Tommy Tuberville’s odd, odious and opportunistic odyssey
The U.S. Senator's positions and rhetoric run counter to some of what he did in his previous life as a college football coach. Is there a way to make sense of it?
Tommy Tuberville had himself a month.
Over the course of 31 days in May, the college football coach-turned United States Senator committed what would have been described in a decidedly more normal era of American politics as a series of gaffes – except for the fact that Tuberville seems to steadfastly believe what he said and did.
On May 10, while speaking to a Birmingham-area radio station, the first-term Alabama Senator was asked whether he believes white nationalists should be permitted to serve in the military, with reports from various news organizations and governmental bodies indicating that white supremacy is on the rise within the ranks of the country’s armed forces. A question that would have once come with a chip-shot field goal of an answer produced something else entirely from Tuberville, who said he doesn’t label them that way.
“I call them Americans,” Tuberville said.
Two weeks later, in an interview with Donald Trump Jr., Tuberville took aim at an increasingly popular target for those on one end of the political spectrum – public school teachers.
“The COVID really brought it out how bad our schools are and how bad our teachers are, in the inner city,” Tuberville said. “Most of them in the inner city, I don’t know how they got degrees.

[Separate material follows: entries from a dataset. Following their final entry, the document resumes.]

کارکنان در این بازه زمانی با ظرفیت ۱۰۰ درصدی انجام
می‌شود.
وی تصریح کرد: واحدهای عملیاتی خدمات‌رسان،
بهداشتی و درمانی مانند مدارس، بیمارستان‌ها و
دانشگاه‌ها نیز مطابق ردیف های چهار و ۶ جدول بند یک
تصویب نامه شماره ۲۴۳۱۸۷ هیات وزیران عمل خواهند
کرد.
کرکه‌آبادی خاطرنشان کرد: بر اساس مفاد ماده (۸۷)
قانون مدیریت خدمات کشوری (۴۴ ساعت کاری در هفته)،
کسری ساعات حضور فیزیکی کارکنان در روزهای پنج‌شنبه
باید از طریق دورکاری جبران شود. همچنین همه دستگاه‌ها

I don’t know whether they can read and write. And they want a raise. They want less time to work, less time in school. It’s just, we’ve ruined work ethic in this country. We don’t work at it anymore. We push an easy life.”

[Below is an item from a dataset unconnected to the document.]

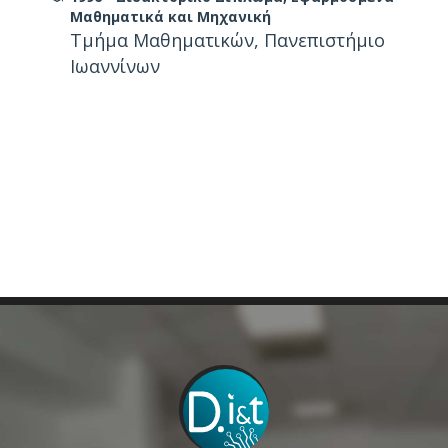
Mαθηματικά και Mηχανική
Tμήμα Mαθηματικών, Πανεπιστήμιο
Ιωαννίνων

With a brazen lack of subtlety – and doing so while sitting next to a living, breathing example of how exorbitantly expensive private schools can also fail their students – it wasn’t hard to parse what Tuberville was trying to say. As has often been said over the better part of the past decade, the dog whistle has become a bullhorn.

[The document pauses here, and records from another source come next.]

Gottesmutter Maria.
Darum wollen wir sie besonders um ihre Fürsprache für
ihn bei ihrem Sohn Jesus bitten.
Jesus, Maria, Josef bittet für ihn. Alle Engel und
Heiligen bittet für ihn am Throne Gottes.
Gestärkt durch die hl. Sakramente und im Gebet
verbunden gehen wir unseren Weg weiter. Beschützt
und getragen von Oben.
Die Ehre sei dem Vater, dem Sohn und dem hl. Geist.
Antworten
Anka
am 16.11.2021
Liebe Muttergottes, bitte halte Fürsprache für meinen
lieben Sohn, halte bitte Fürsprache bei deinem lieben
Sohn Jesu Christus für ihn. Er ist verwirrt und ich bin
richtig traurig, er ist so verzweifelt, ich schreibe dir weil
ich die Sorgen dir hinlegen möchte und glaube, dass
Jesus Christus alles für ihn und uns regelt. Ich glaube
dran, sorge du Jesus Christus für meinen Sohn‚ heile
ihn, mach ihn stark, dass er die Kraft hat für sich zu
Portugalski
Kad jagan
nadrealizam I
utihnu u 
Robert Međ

Both of Tuberville’s comments drew sharp and swift criticism, but he wasn’t even done there. On May 26, the Washington Post reported that his top military aide – Morgan Murphy, a former food critic – advised Tuberville to stall a slew of senior military nominations in order to try to stop a new Defense Department policy that helps ensure access to abortions for service members. Five days later, Murphy resigned.
For those who follow college football, the headlines he has generated serve as a surreal reminder that, yes, the man still largely thought of as the former Auburn coach is now among the 100 or so most powerful people in the country.
The path he blazed to the halls of Congress was undeniably and perhaps unapologetically unconventional. For those who support him, it gives him an outsider panache. But for everyone else, it begs a question – how in the hell did we get here?